Classics Club October Question

Monday, October 6, 2014

 

Let’s talk about classic poetry! Have you got a favorite classic poem? Do you read poetry? 

Poetry is my Achilles Heel as a reader. I just can’t seem to get into it. There are rare occasion when I will come across a piece that resonates with me though and one of those is W.H. Auden’s “Funeral Blues.” I think the first time I heard it was when I saw “Four Weddings and a Funeral.” After that I read more of Auden’s work and I loved it, but “Funeral Blues” is still my favorite.

Funeral Blues
by W.H. Auden


Stop all the clocks, cut off the telephone,
Prevent the dog from barking with a juicy bone,
Silence the pianos and with muffled drum
Bring out the coffin, let the mourners come.
Let aeroplanes circle moaning overhead
Scribbling on the sky the message 'He is Dead'.
Put crepe bows round the white necks of the public doves,
Let the traffic policemen wear black cotton gloves.
He was my North, my South, my East and West,
My working week and my Sunday rest,
My noon, my midnight, my talk, my song;
I thought that love would last forever: I was wrong.
The stars are not wanted now; put out every one,
Pack up the moon and dismantle the sun,
Pour away the ocean and sweep up the wood;
For nothing now can ever come to any good.

 
Do you have a favorite poem?
Join in the fun at the Classics Club Blog.

9 comments:

annieb said...

I'm with you about poetry most of the time, however, a lot of Billy Collins resonates with me. I love Spoon River Anthology by Edgar Lee Masters and read it every ten years or so. And I like much of E.E. Cummings. I think it is like any fiction--you have to look around for what appeals to you. I like the Auden poem as well.

Melissa (Avid Reader) said...

annieb - I'm going to have to try Collins, Masters and more of E.E. Cummings work. I'm always looking for poets that click with me.

Anonymous said...

Auden's poem is so moving, and they used it really well in that movie. I had a hard time getting into poetry when I first started studying literature. For me, John Keats was one of the ways in. 'La Belle Dame Sans Merci' is still one of my favourites. The sonnets of Shakespeare were also incredible; even though I barely understood them, I loved the flow of the language. :)

Melissa (Avid Reader) said...

majoringinliterature - Yes on Shakespeare's sonnets! Those are one of the few pieces of poetry I've loved. I've enjoyed Keats as well.

Life and Dreaming said...

Favorite? It's a tie between Elizabeth Bishops "One Art" and the less well known "Those Winter Sundays" by Robert Hayden:


Those Winter Sundays
Robert Hayden, 1913 - 1980

Sundays too my father got up early
and put his clothes on in the blueblack cold,
then with cracked hands that ached
from labor in the weekday weather made
banked fires blaze.
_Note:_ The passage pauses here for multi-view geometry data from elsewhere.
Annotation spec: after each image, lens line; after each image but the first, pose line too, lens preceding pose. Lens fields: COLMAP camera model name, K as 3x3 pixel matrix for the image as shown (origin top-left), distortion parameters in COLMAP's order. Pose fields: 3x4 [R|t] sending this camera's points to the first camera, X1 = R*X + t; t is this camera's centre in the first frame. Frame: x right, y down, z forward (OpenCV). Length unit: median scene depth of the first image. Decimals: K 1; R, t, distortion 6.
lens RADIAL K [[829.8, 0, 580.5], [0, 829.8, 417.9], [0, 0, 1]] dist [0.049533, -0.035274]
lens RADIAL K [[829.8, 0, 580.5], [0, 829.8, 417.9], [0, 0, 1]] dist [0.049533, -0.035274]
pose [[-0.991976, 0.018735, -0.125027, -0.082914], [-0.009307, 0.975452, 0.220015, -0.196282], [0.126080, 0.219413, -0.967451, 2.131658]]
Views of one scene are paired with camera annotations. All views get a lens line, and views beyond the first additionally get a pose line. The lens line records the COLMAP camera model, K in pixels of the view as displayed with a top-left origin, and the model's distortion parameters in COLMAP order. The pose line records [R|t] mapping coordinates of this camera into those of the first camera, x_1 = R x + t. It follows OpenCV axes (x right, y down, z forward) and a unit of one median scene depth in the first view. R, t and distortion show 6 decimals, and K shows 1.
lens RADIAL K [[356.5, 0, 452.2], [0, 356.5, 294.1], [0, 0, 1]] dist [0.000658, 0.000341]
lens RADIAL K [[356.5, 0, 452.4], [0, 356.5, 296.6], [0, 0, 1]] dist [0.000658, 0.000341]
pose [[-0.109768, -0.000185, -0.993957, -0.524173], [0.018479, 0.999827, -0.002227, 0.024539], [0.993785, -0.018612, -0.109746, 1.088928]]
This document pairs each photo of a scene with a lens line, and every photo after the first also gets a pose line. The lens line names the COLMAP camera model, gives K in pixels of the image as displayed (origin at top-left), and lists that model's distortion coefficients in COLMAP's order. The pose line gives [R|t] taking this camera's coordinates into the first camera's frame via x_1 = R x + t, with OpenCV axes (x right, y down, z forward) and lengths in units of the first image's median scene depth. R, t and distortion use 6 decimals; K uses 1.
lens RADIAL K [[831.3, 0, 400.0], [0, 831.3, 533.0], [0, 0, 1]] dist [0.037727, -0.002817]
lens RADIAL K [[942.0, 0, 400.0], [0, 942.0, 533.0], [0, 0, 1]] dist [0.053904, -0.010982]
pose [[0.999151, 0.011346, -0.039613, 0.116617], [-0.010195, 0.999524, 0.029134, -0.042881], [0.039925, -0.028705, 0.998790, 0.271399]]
No one ever thanked him.

I’d wake and hear the cold splintering, breaking.
When the rooms were warm, he’d call,
and slowly I would rise and dress,
fearing the chronic angers of that house,

Speaking indifferently to him,
who had driven out the cold
and polished my good shoes as well.
What did I know, what did I know
of love’s austere and lonely offices?

Copyright © 1966 by Robert Hayden, from Collected Poems of Robert Hayden

Melissa (Avid Reader) said...

Aparatchick - Oh how beautiful, thanks for sharing that!

CJ_Apple said...

I go in and out of poetry moods. When I am in a poetry mood I really enjoy it. But for me poetry requires a certain kind of mindset and when I can't get into that mindset I can't get into poetry. But I'm glad this is the Classic Club's meme for October. I've been wanting an excuse to post about Emily Dickinson. Good choice of a poem - I like what I've read of W.H. Auden and want to read more by him.

Jeanne said...

Yes, I also love that Auden poem and love how it was used in the movie.
Sometimes I think my favorite poems are by Auden, and then I think about Philip Larkin and W.B. Yeats and Wallace Stevens. Lately I think a lot about "Lying in a Hammock at William Duffy's Farm."
A poem I think you might like is "Love Calls Us to the Things of This World" http://www.poetryfoundation.org/poem/171793

Melissa (Avid Reader) said...

CJ_Apple - I've been wanting to read more of Emily Dickinson's work since I saw a play about her life. I need to get on that.

Jeanne - Just lovely. See I need people like you feeding me poems to read! Then maybe I'll learn to appreciate them.